Could somebody help me check the solution please. (special relativity)

[phalanx123]

A rocket of length l0 measured in its rest frame S0 is traveling away from an observer in a frame S with a velocity u = 2/3 c. A light pulse is emitted from the nose of the rocket (x' = l0) at t0 = 0 and travels to the tail (x' = 0) where it is reflected back to the nose.

In S0, when does the light pulse reach the tail and when does it get back to the nose?

How long does the light pulse take to travel from nose to tail and back again
as determined by the observer in S?


Here is my solution

the time the pulse takes to travel from nose to tail is l0/c.
The time when it get back to the nose is t=2*l0/c.
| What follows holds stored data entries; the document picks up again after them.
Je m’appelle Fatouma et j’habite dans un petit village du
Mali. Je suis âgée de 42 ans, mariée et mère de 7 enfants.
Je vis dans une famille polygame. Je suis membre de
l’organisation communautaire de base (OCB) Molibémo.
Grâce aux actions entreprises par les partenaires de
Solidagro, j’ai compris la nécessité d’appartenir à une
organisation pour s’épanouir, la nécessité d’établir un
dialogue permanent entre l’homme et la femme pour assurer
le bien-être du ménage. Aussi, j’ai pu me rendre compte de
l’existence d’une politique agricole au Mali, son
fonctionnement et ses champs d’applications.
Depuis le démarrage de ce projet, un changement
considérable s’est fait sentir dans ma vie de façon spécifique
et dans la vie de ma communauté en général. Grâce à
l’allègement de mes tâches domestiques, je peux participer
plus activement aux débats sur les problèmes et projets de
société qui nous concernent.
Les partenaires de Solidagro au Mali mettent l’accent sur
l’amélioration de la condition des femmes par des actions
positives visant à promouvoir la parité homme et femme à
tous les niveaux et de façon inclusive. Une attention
For the second part, the total time it takes is gamma*2*l0/c where gamma=1/(1-v^2/c^2)^1/2 and v=2/3c

I think my solution is too simple, have I misunderstood the question ? Could somebody help me check it please. Thanks

 

[Doc Al]

the time the pulse takes to travel from nose to tail is l0/c.
The time when it get back to the nose is t=2*l0/c.

Correct.

For the second part, the total time it takes is gamma*2*l0/c where gamma=1/(1-v^2/c^2)^1/2 and v=2/3c

Also correct, but do you understand what allows you to apply the simple time dilation formula? Since, in the rocket frame, a single clock is used to measure the round-trip time of the light pulse, you are justified in using the time dilation formula (which describes the behavior of a single moving clock).
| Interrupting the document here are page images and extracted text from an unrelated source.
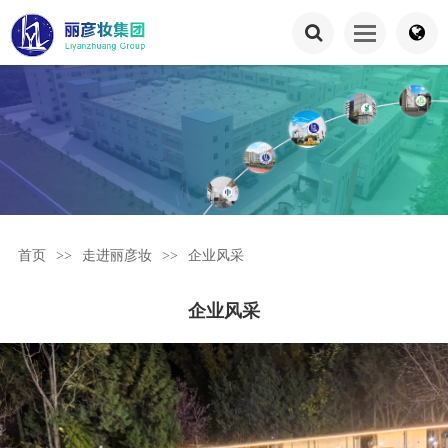
首页
>>
走进丽彦妆
>>
企业风采
企业风采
What if they asked for the time the pulse takes to get from nose to tail according to observers in S?

 

[phalanx123]

What if they asked for the time the pulse takes to get from nose to tail according to observers in S?
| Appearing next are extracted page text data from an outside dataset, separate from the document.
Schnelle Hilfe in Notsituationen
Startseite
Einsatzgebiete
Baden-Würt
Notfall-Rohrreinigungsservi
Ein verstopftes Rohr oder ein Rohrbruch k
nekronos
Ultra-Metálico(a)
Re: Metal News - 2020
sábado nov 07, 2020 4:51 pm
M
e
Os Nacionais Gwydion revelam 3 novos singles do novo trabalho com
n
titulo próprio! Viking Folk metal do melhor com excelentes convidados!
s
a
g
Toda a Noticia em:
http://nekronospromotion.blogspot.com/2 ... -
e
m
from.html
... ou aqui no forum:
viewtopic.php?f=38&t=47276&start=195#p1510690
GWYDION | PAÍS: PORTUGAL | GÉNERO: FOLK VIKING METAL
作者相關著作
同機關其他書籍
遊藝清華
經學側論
Would that not be gamma*l0/c where gamma is the same as defined above?

 

[Doc Al]

Would that not be gamma*l0/c where gamma is the same as defined above?

No, it wouldn't. That case is actually a bit more complicated to answer since two clocks are involved in the rocket frame, one at the nose and another at the tail. So you can't just apply the time dilation formula to that time interval, since no single clock directly measures it.

You can figure that one out by considering what distance the light must travel according to the S frame observers. (You'll need to take into account both length contraction and the motion of the rocket during the light's journey from nose to tail.)

 

[phalanx123]

Oh I see. so if the signal returned to the nose, only one clock is involved, so the time dilation can be used. but when measure the time interval between the emmission and reflection at the back, the events takes place at diffenrent places, so two clocks were involved, in that case the Lorentz transformation has to be used. Is my explanation/logic right?

 

[Doc Al]

Exactly right. (You could figure it out just using the known behavior of light, clocks, and measuring sticks... but that's equivalent to using the LT.)

 

[phalanx123]

Ok thank you very much. That cleared the SR up a little for me ^_^